2. Physical and Mechanical Properties (on Cured Rubber):
   • Hardness (Shore A or D) (ASTM D2240): Measures the resistance of the rubber to indentation. This is critical for shoe soles for comfort, grip, and durability.
   • Tensile Strength and Elongation at Break (ASTM D412): Measures the maximum stress the material can withstand before breaking and how much it can stretch before breaking. Essential for the durability and flexibility of the shoe.
   • Tear Strength (ASTM D624): Measures the resistance of the rubber to tearing. Important for preventing rips and prolonging the life of the shoe, especially in areas subjected to stress.
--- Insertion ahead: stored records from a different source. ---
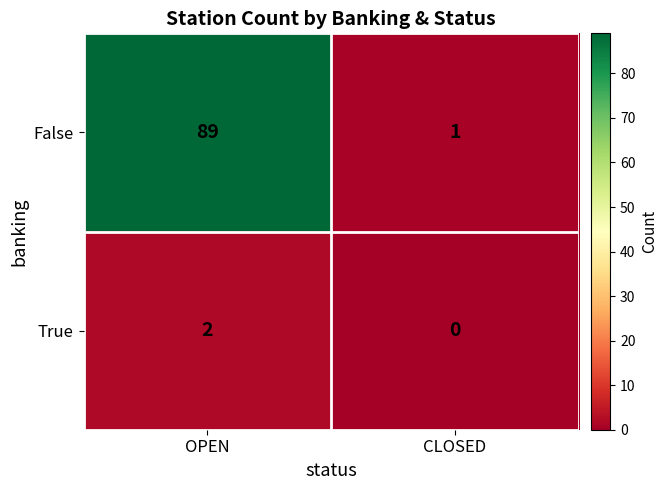

Reading left to right, list all the values displayed in this chart.

False: OPEN=89	CLOSED=1
True: OPEN=2	CLOSED=0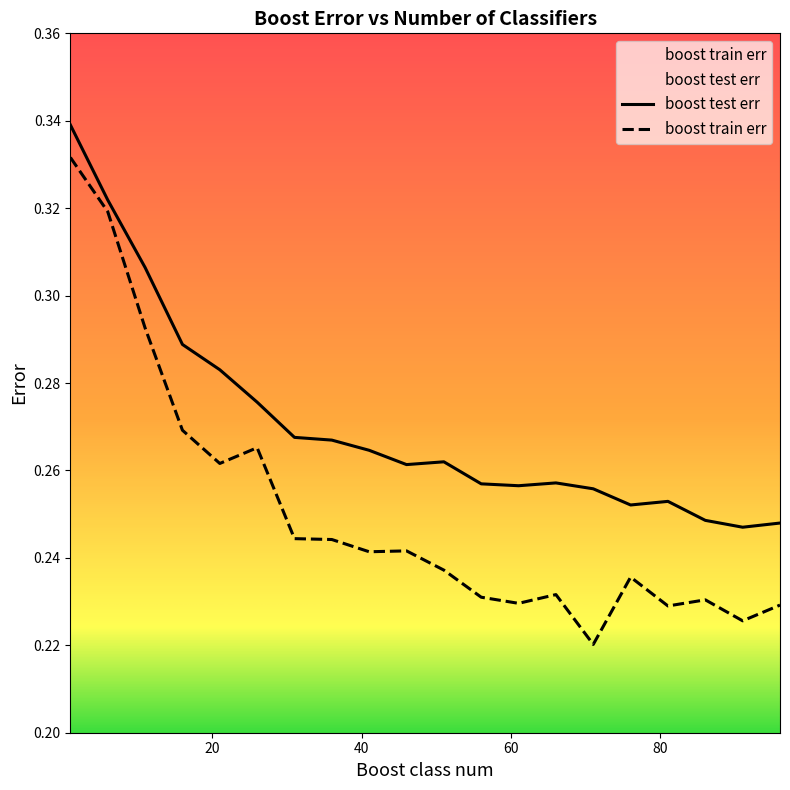

Reading left to right, list all the values displayed in this chart.

boost test err: 0.3	0.3	0.3	0.3	0.3	0.3	0.3	0.3	0.3	0.3	0.3	0.3	0.3	0.3	0.3	0.3	0.3	0.2	0.2	0.2
boost train err: 0.3	0.3	0.3	0.3	0.3	0.3	0.2	0.2	0.2	0.2	0.2	0.2	0.2	0.2	0.2	0.2	0.2	0.2	0.2	0.2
   • Abrasion Resistance (ASTM D1630): Measures the rubber’s resistance to wear caused by rubbing or friction. Highly relevant for shoe outsoles that experience constant contact with surfaces.
   • Resilience/Rebound (ASTM D2632): Measures the ability of the rubber to return to its original shape after deformation. Important for energy return and shock absorption in shoes.
   • Compression Set (ASTM D395): Measures the permanent deformation of rubber after being subjected to a compressive force for a period. Relevant for cushioning and maintaining the shape of shoe components.
3. Aging Properties:
   • Accelerated Aging (Heat Aging) (ASTM D573): Samples are exposed to elevated temperatures for a defined period to simulate long-term aging. After aging, the mechanical properties (tensile strength, elongation, hardness) are re-measured and compared to unaged samples to assess the effectiveness of antioxidants.
   • Ozone Resistance (ASTM D1149): Samples are exposed to a controlled ozone environment under static or dynamic conditions. The time to crack formation and the severity of cracking are observed to assess the effectiveness of antiozonants. This is crucial for outdoor footwear.
4. Density/Specific Gravity (ASTM D792): Measures the density of the rubber compound. This helps in quality control to ensure consistency in the mix and detect any variations in filler content.
5. Chemical Composition (less frequent for every batch but important for new formulations):
   • Thermogravimetric Analysis (TGA): Determines the composition of the rubber compound by measuring weight loss as a function of temperature, identifying the amount of polymer, carbon black, fillers, etc.
   • Fourier-Transform Infrared Spectroscopy (FTIR): Identifies the types of polymers and additives present in the compound.

By performing these tests before batch production, manufacturers can ensure that the rubber compound has the desired properties for shoe production, leading to consistent quality, performance, and durability of the final footwear products.